Search code examples
algorithmrankred-black-tree

alternative rank function RBTree (red black tree)


I have an order-statistic augmented red black tree.

it works for the most part. but i need to implement a fast function (O(lg n)) that mostly returns the place of a node in sorted order. like the OS-rank function from my textbook. but with one twist: the return value if two nodes have the same score, should be the same. here is the os-rank function (in pseudocode, for a given node x, where root is the root of the tree).

OS-Rank(x)
r=x.left.size+1
y=x
while y!=root
  if y==y.p.right
    r+=y.p.left.size+1
y=y.p
return r

But: what i need is something where if A has key 1 and Node B has key 1, the function returns 1 for both. and so on. I tried myself with something like this.

rank(x)
start with value r=1
check that x.right is not Nil
  case x.right has the same key as x
    add x.right.#nodeswithkeyhigher(x.key) to r
  other cases: add x.right.size to r
y=x
while y != root
  if y.parent.left == y
    case y.parent.right.key>x.key
      add y.parent.right to r
    other cases
      add y.parent.right.#nodeswithkeyhigher(x.key) to r
  y=y.parent
return r

Guess what: a testcase failed. I'd like to know if this is a correct way of doing things, or if perhaps i made some mistake i am not seeing (else the mistake is in the Node.#nodeswithkeyhigher(key) function).


Solution

  • edit: final paragraph for answer, thanks to Sticky.

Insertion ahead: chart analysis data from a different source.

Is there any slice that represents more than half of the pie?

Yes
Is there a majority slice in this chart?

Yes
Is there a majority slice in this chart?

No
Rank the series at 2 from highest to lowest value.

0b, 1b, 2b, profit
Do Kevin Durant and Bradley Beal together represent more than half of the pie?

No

    tl;dr: skip to last paragraphs

    This is the same issue I'm having trouble with. (Yes DS aswell). So far all runs except 5 are correct. I've tested several things, one being a very simple one: Just exchange left and right in OSRank. In some cases it gave a correct answer but in the harder cases it was quite a bit off. Oh I also added that if y.score == y.parent.score I only add the right size of y.parent, if not I add the right size + 1.

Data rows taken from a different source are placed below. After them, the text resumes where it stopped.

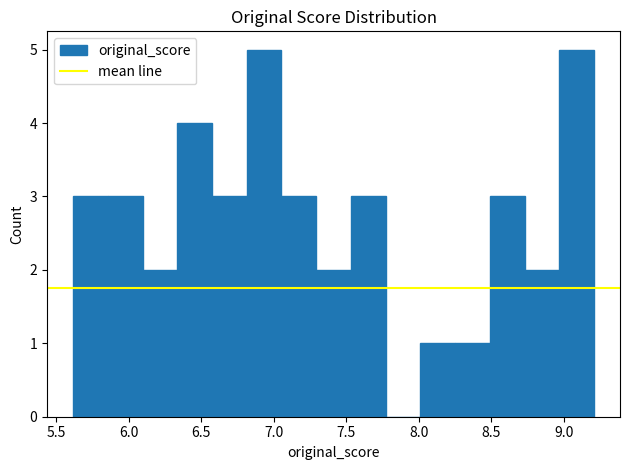

What is the height of the bar covering 5.60 to 5.85 on the x-axis? Neither the bar edges nor the heights are printed on the chart, so give them approximately, as read against the axes.

3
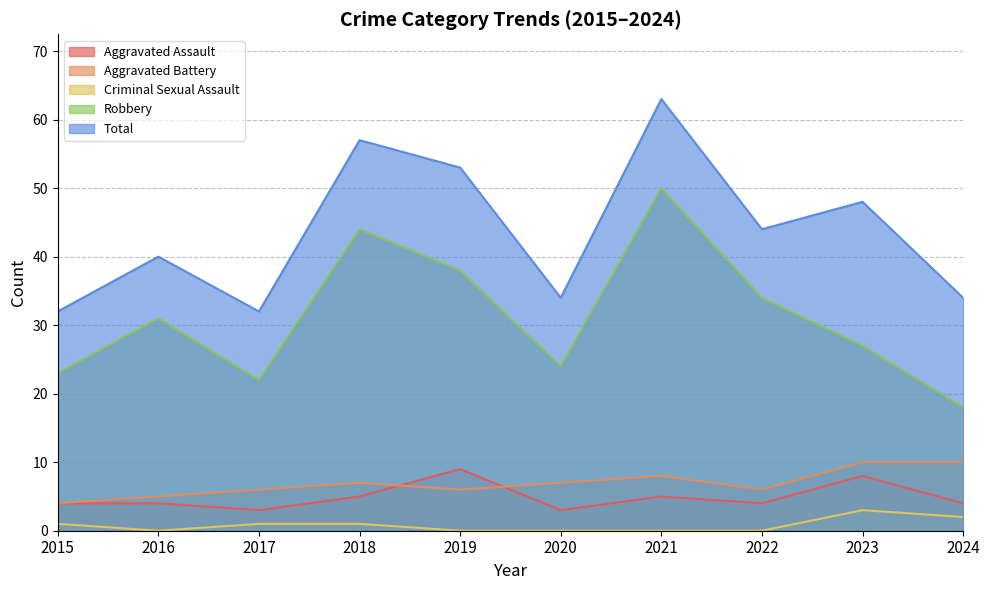

Count the number of categories in the chart.

10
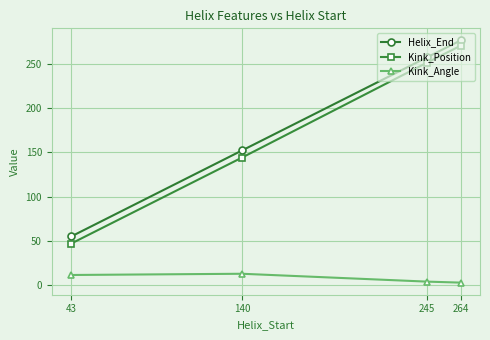

At which category is the sum across all series the highest?

264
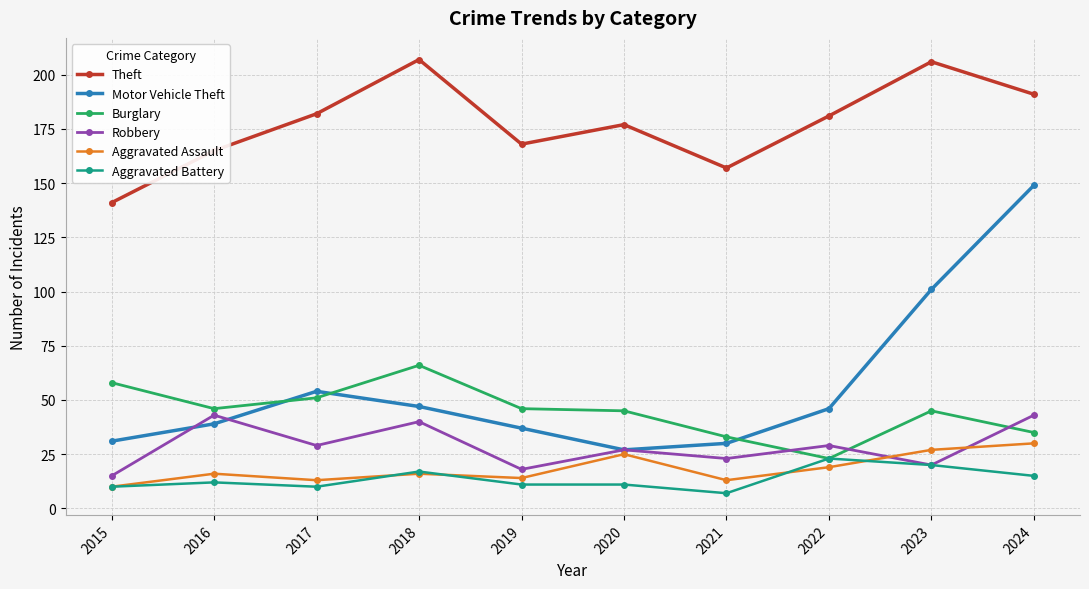

How many distinct data groups are displayed?

6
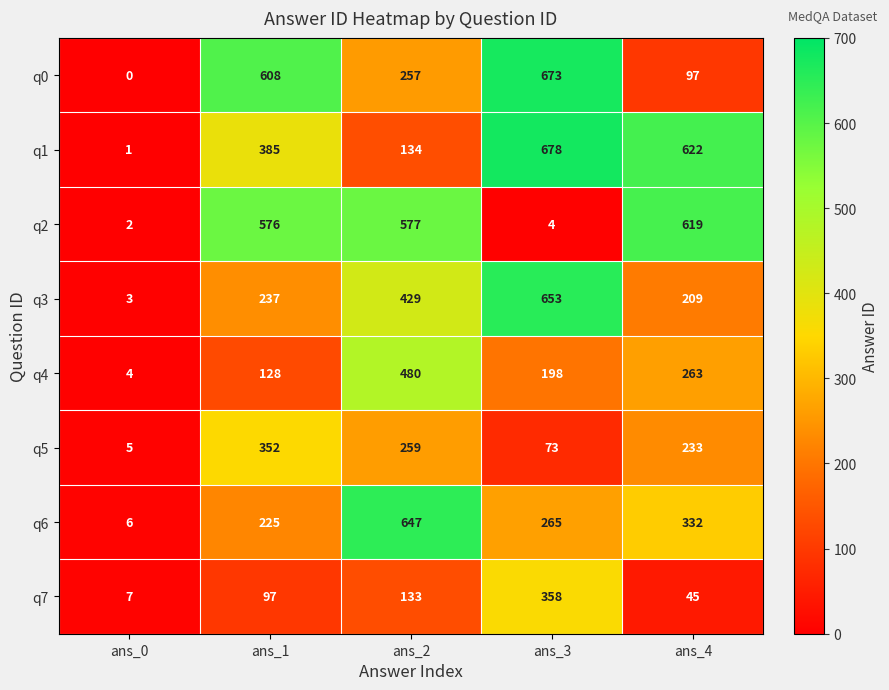

Which series has the largest range (max minus min)?

q1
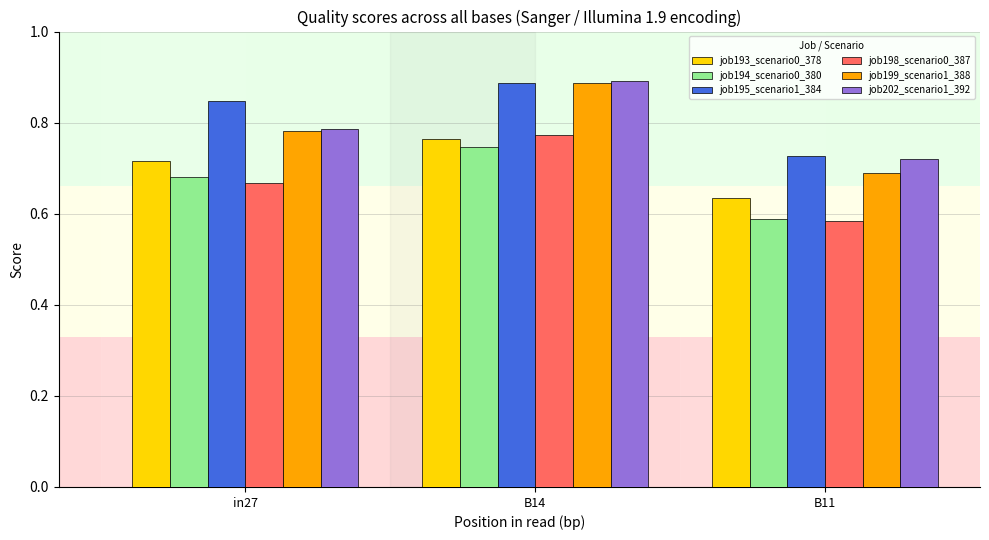

Is it true that job202_scenario1_392 equals 0.9 at B14?

True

    public int OSRank(Node x)
        {
            int r = x.Right.Size + 1;
            Node y = x;
            while (y != root)
            {
                if (y == y.Parent.Left)
                {
                    if (y.Score == y.Parent.Score)
                        r = r + y.Parent.Right.Size;
                    else
                        r = r + y.Parent.Right.Size + 1;
                }
                y = y.Parent;
            }
            return r;
        }
    

    Let's first test this method on the tree on page 340 (figure 14.1). We'll search for the rank of 38 (which should return 4 because 39, 47 and 41 are higher):

    1. r = 1 + 1 = 2 //Right side + 1
    2. r = 2 //nothing happens because we're a right child
    3. r = r + 1 + 1 = 4 //we're a left child, the key of our parent is larger and parent.Right.size = 1
    4. r = 4 //nothing happens because we're a right child

    So in this case the result is correct. But what if we add another node with key 38 to our tree. That reshapes our tree a bit, the right part of node 26 now looks like:

    (I'm not allowed to add images yet so look here:http://i47.tinypic.com/358ynhh.png)

    If we would use the same algorithm we'd get the following result (picking the red one):

    1. r = 0 + 1 = 1 //no right side
    2. r = 1 //we're a right child
    3. r = 1 //we're a right child
    4. r = 1 + 3 + 1 = 5 //The 3 comes from the size of node 41.
    5. r = 5 //we're a right child

    Though we expect rank 4 here. While I was typing this out I noticed that we check if y.Score == y.Parent.Score, but I completely forgot y changes. So in line 4 the clause "y.Score == y.Parent.Score" was false because we compared node 30 with 38. So if we change that line to:

    if (x.Score == y.Parent.Score)
    

    The algorithm outputs rank 4, which is correct. This means we eliminated another issue. But there are more, which I didn't figure out either:

    • The case in which Y.Parent.Right contains duplicate keys. Technically if we have 3 nodes with the same key, they should count as 1.
    • The case in which Y.Parent.Right contains keys that are equal to x.Key (the node you want the rank of). That would put us a few ranks back, incorrectly.

    I suppose you could keep another integer which holds the amount of nodes with a higher score. Upon insertion you could climb the tree and adjust values if the subtree of that node doesn't contain a node with the same score. But how this is done (and efficiently) is unknown to me right now.

    edit: First find the final successor of x with the same score x. Then calculate the rank the normal way. The code above works.